Saying yes, it made me uncomfortable? Walking in on intimacy like that is never comfortable. Especially knowing no one will ever love me, touch me, or look at me with anything less than pity at the best and horror at the worst.
He walks away without further words but I'm still standing here in the hall needing to turn and do my duties, but not wanting to face Jean. It is an effort of will to force myself to turn and enter the room. I set my bucket and supplies down then grab my brushes. All the while I feel her eyes on me. Watching, waiting, expecting what? I have nothing to give, all I want is for this to be over as fast as possible.
"Kai, I'm sorry," Jean says.
She doesn't explain what she is sorry about and thankfully she doesn't come closer either. I dip the brush in the solution and scrub the floor in silence. We've said all these words before and I have no absolution for her. In truth it's not her fault. It's not anyone's fault. It was a horrible twist of fate that left me the way I am. What else is there to say?
I think that the silence has gone on long enough that she might leave it alone. I think, but then she moves closer. My heart speeds up and my stomach tightens. Please don't do this Jean. Please. But she does. She kneels in front of me and then places a hand on my shoulder.
"Kai," she says, gently squeezing. "I want to help."
"I know," I say, my throat is tight and those damnable tears push hard against my eyes again. "It's fine."
"It's not fine," she says. "It shouldn't have been you. I'm so sorry."
"Can you not? Please?" I ask, anger burning away the tears with its sudden appearance and I lift my head to face her head on.
Regret almost quashes the anger the moment our eyes meet. The pity in hers is too much to bear. I can't stand it, damn it. The situation sucks, but pity gets me nowhere.
"Kai, it was an accident. I know you"re hurting but we were friends?—"
"Were," I snap, dropping my head and jerking my shoulder free of her grip. Her soft gasp makes me feel worse. She doesn't deserve my anger either and knowing that it evaporates as fast as it came. "It's not your fault, but I'm fine."
"Kai you're hurting. Let me?—"
"Jean," I say, speaking softly and calm, I look at her through the strands of my hair. "I am fine. Do not worry about me, please. Now I need to do my duties. Please."
She frowns, opens her mouth then snaps it shut. Her eyes glisten with unshed tears but she nods and leaves. And at last I'm alone. In the room where it happened.

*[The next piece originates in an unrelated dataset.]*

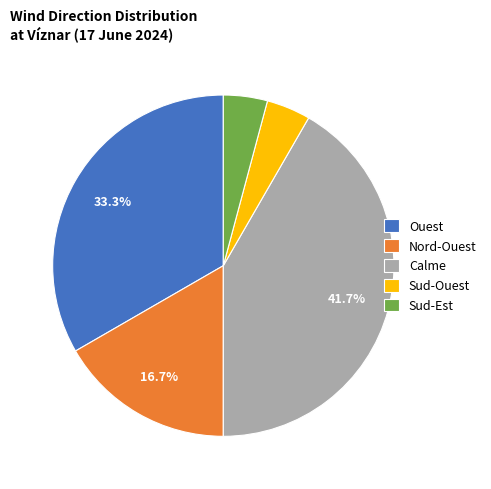

What percentage is the Calme slice, to the nearest percent?

42%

I look over at where I was thrown and trapped during the crash. My face pressed to the red-hot metal of the engine desperately trying to keep the ship from falling into the gravity well of the planet. The moment that destroyed my face and my life. The phantom pain throbs but it's only memory. Memories don't do anyone any good.
I scrub the floors harder. Hoping that maybe, somehow, I'll be able to scrub away the memory and the pain too.